Schmidt-Salomon: Das liegt daran, dass die Bücher unterschiedliche Zielgruppen und Inhalte haben. Das „Ferkel“ war ein subversives Kinder- und Erwachsenenbuch, das auf scheinbar naive Weise vermeintlich tiefsinnige Glaubenssätze entzaubern sollte. Wenn man so will, war der Stil des Ferkelbuchs „pseudo-niedlich“. Den „frechen Hund“ hatten wir dagegen „wirklich niedlich“ angelegt, also ohne doppelten Boden, schließlich sollte er den Kleinsten der Kleinen spielerisch vermitteln, warum es klug ist, freundlich zu sein. „Susi Neunmalklug“ ist in dieser Hinsicht anders als die beiden Vorgängerbücher: Als Mischung aus Comic und Sachbuch sollte Susi, die ja für ältere Kinder gedacht ist, nicht in erster Linie niedlich rüberkommen, sondern vor allem witzig, klug und cool…
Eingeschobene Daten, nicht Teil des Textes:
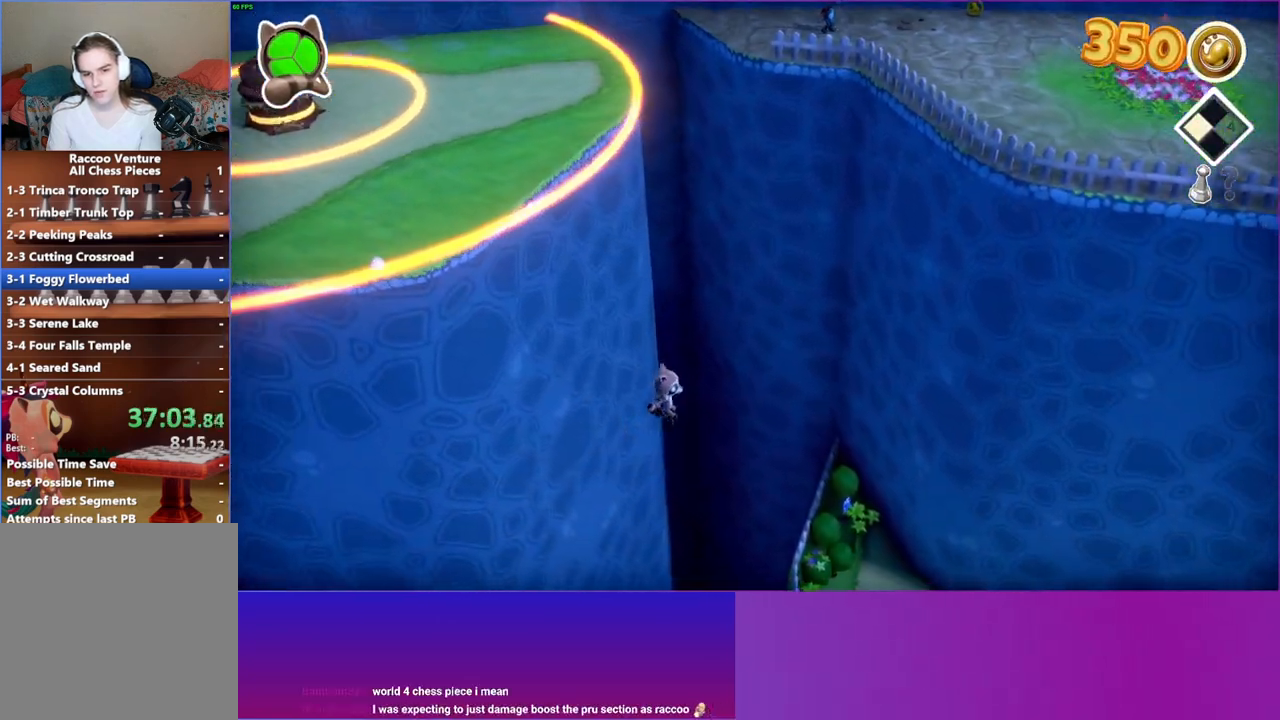
{"buttons": [], "left_stick": "right", "right_stick": "center", "events": [[450, "A", "up"]]}
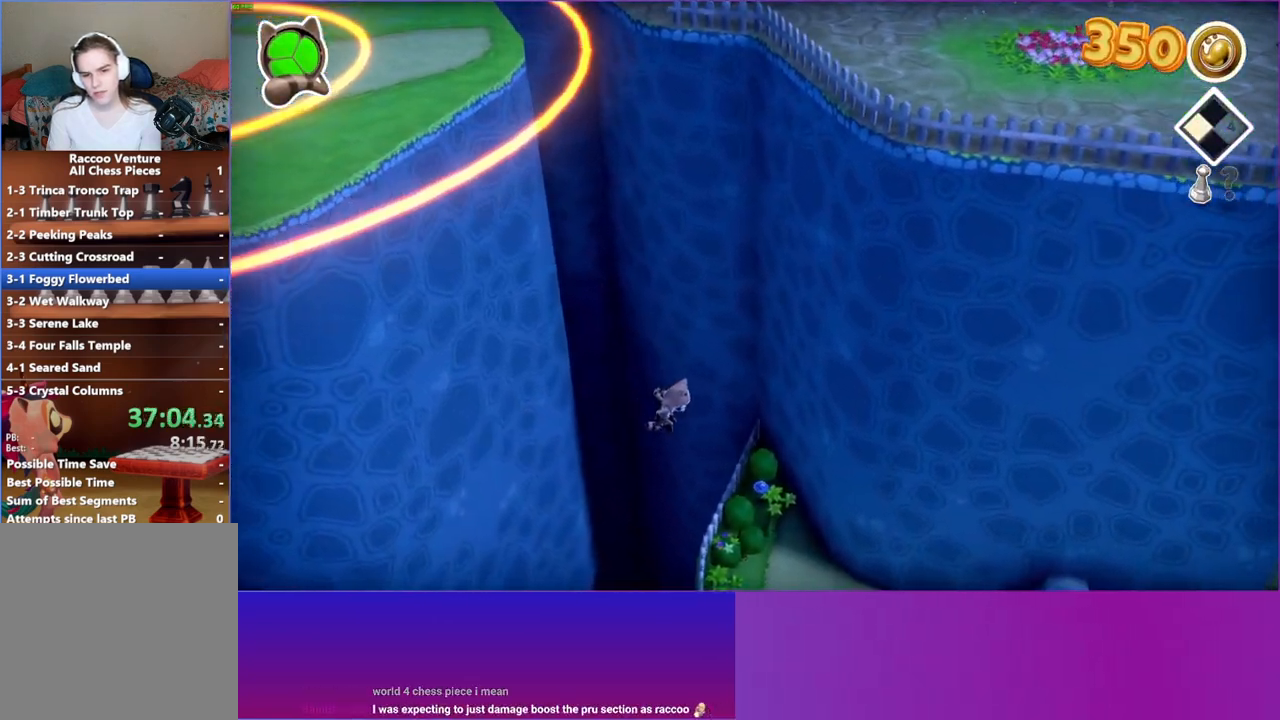
{"buttons": ["Y"], "left_stick": "up", "right_stick": "center", "events": [[50, "left_stick", "up-right"], [200, "left_stick", "up"], [417, "Y", "down"]]}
hpd: Helge, du hast bei „Susi Neunmalklug“ gleich drei unterschiedliche Zeichenstile verwandt. Warum ist das so und wie kamst du auf diese Idee?
Nyncke: Die Idee dahinter ist, schon mit der Bildgestaltung die Unvereinbarkeit der beiden vorgestellten Weltsichten klar erkennbar zu machen. Die inzwischen fast durchgängige Kompromissformel der Kirchen, religiöse und wissenschaftliche Perspektiven einfach für kompatibel zu erklären, wird so sehr anschaulich gleich zu Beginn ad absurdum geführt. Eine naive Märchengeschichte kann einfach nicht mit den gleichen Mitteln dargestellt werden, wie eine seriöse wissenschaftliche Beschreibung. Darum bekommt bei uns jede Ebene genau das, was sie verdient: die eine einen naiven und die andere einen realistischen Stil. Wobei in der Gottesebene durchaus auch feine subversiv-kritische Untertöne eingebaut sind. Die dritte comicartige Ebene schließlich ist ein Entgegenkommen an die optischen Präferenzen der Zielgruppe, die dem Bilderbuchalter schon entwachsen ist und eher die Comics bevorzugt. Und ganz grundsätzlich ist ein Stil- und damit Perspektivwechsel immer ein sehr schönes Hilfsmittel, um kreative und kritische Denkprozesse anzuregen...
hpd: Wie entstehen eure Bücher? Ist zunächst der Text da und danach werden die Bilder gezeichnet oder ist es umgekehrt?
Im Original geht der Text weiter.